每个东道国的总体政治风险指数用于代理跨国公司面临的政治风险。 ICRG为政治不稳定的特定组成部分以及东道国制度质量提供了一个复合的政治风险指数(每个国家)。总体政治指数范围为0-100,其中0-49.9分,意味着非常高的风险,50-59.9高风险,60-69.9中度风险,70-79.9低风险,80-100意味着非常低的风险。然而,为了使我们的结果更加直观,我们重新排列指数,使得高数字意味着高风险,而低数字意味着低风险。

  1. 跨区域比较与非洲的重点

最后,为了解决非洲各国的差异影响,建立了一个虚拟变量来解释位于非洲大陆的国家。包括这个虚拟人物,以测试非洲国家平均相对于其他地区的国家来说,FDI相对较少。此外,我们创造了两个互动条件,一个由虚拟和汇率不确定性变量组成,另一个由虚拟和政治风险变量组成。这使我们能够测试风险和不确定性是否会对非洲国家产生不同的影响。

四、方法和经济计量规格

在本节中,我们将讨论方法和计量经济学指标。 首先,我们讨论用于评估外汇直接投资模式对汇率不确定性和政治风险的重要性的估计技术。 第二,我们讨论通过GARCH模型获得的汇率不确定性变量的构建。

计量经济学方法:固定效应面板数据和GMM-Arellano债券

为了评估汇率不确定性和政治风险对流入发展中国家的外国直接投资模式的重要性,我们采用面板数据估算方法。
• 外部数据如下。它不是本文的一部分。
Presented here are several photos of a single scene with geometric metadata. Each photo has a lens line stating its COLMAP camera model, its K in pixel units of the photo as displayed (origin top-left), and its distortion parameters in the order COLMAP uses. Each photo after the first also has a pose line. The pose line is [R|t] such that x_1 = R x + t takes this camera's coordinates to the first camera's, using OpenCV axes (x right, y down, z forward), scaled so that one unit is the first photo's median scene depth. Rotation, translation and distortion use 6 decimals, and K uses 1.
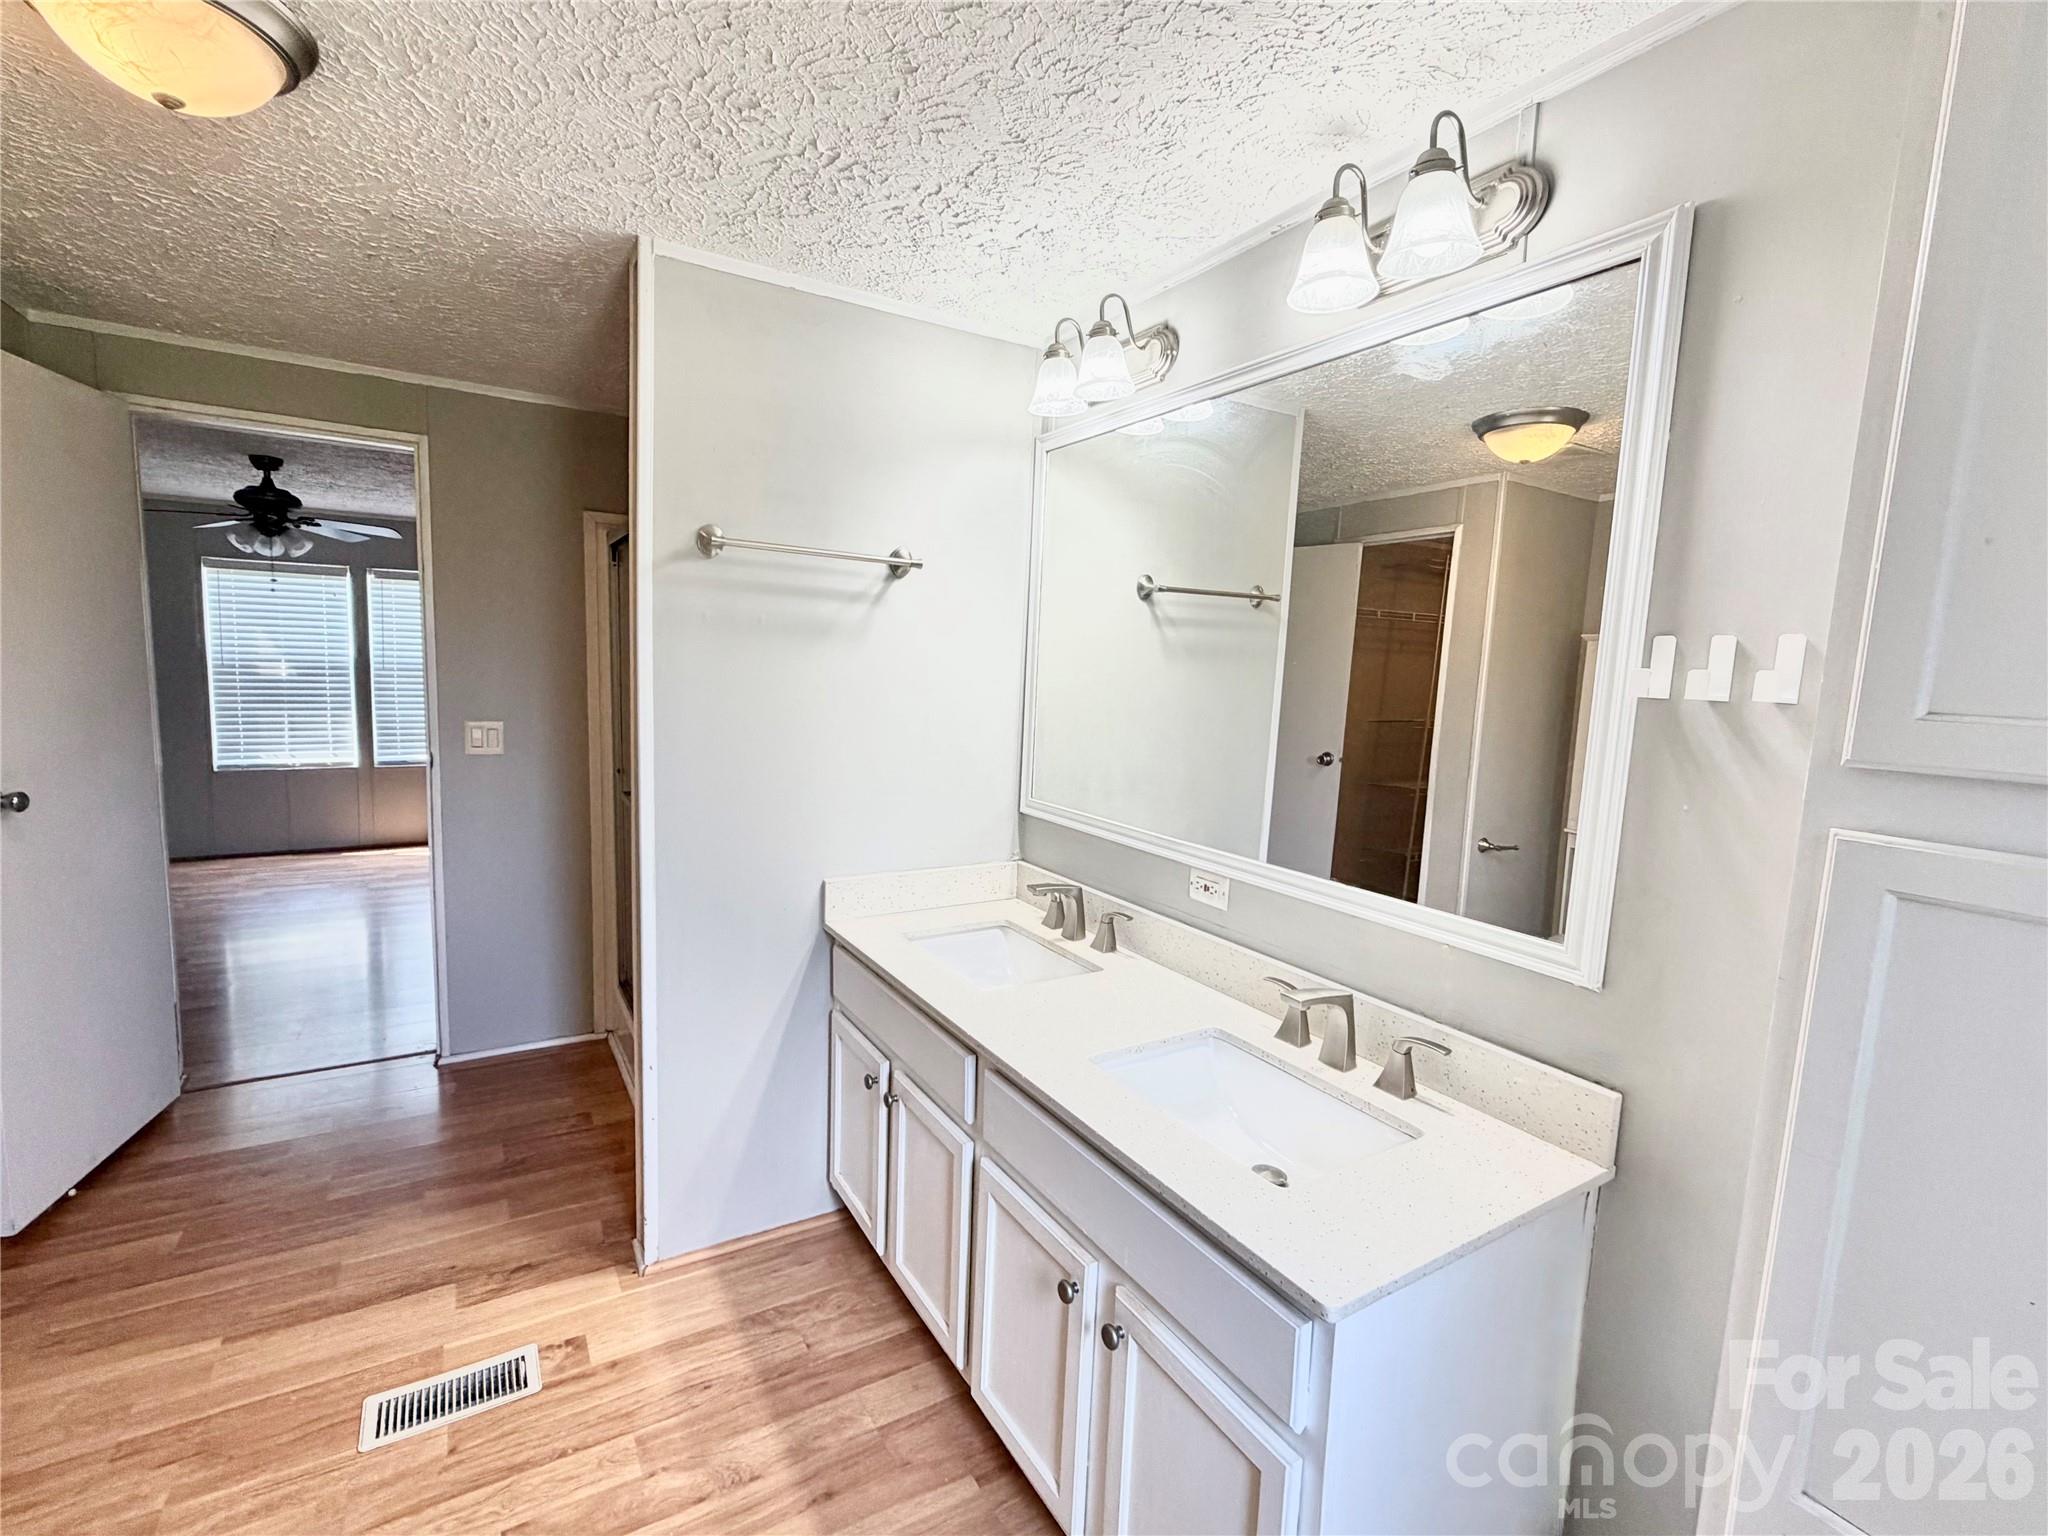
lens RADIAL K [[901.5, 0, 1014.3], [0, 901.5, 774.9], [0, 0, 1]] dist [-0.000389, 0.000180]
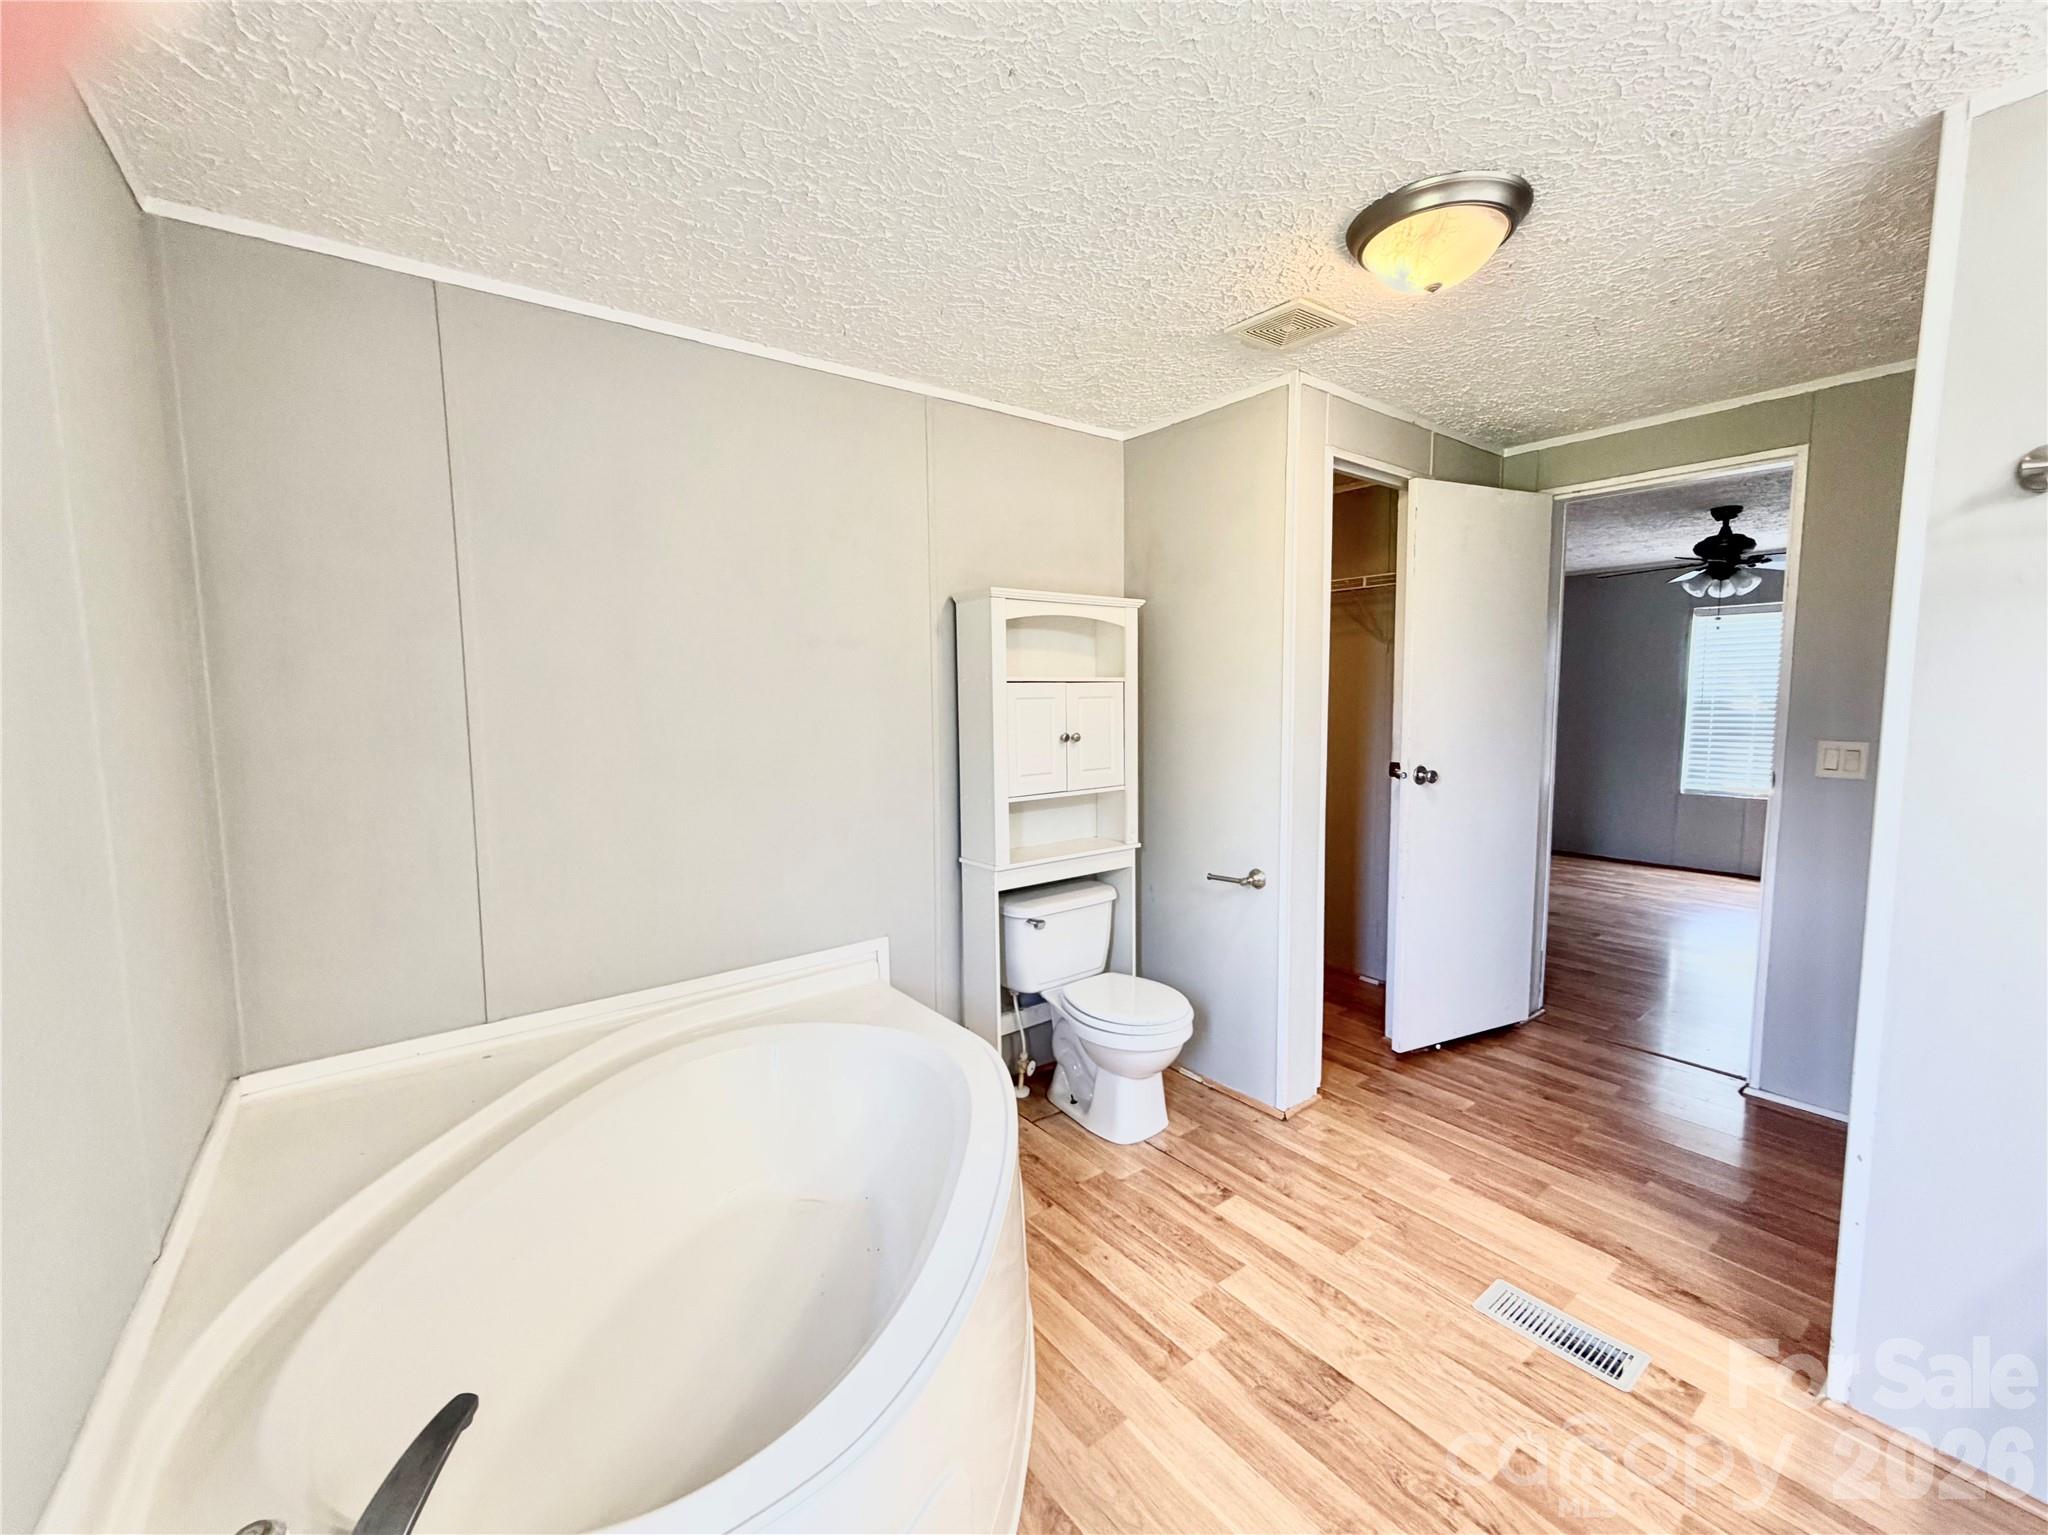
lens RADIAL K [[818.9, 0, 1019.7], [0, 818.9, 771.0], [0, 0, 1]] dist [0.000237, 0.000413]
pose [[0.111314, 0.060067, -0.991968, 0.217191], [-0.107177, 0.993075, 0.048107, 0.029920], [0.987989, 0.100962, 0.116981, 0.146644]]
特别是,我们采用固定效应模型,以考虑到国家特定的异质性。此外,固定效应估计包括国家特定效应作为回归,而不是将其分配给误差项,从而减少了可忽略的变量偏差。

除固定效应模型外,我们还采用了Arellano-Bond动态面板GMM估计器。一些研究发现,落后的外国直接投资在回归方面是非常重要的(参见Gastanaga等人1998;以及Busse和Hefeker 2005)。也就是说,上一期间的外国直接投资可能与本期的外国直接投资有关。东道国可能更多地吸引多国企业,这些国家已经有大量的外国直接投资流入,因为这可能表明其他跨国企业在该特定地点的成功。因此,为了解决这个问题,Arellano-Bond GMM动态面板估计器是一个很好的技术,因为它包括滞后的因变量作为附加的回归,因此它也解决了残差自相关的问题。

此外,与上面所描述的一样,这个估计也涉及一些控制变量是内生的。固定效应估计假设我们所有的回归都是外生的。但是,我们的一些回归者可能并不现实。应用Arellano-Bond估计器的基本假设之一是差分指标残差中的二阶序列相关。因此,在我们使用Arellano-Bond GMM动态面板估计器之前,我们还对残差的二阶序列相关性进行了测试。最后,我们通过使用对超标识限制的Sargan测试来测试仪器的整体适用性。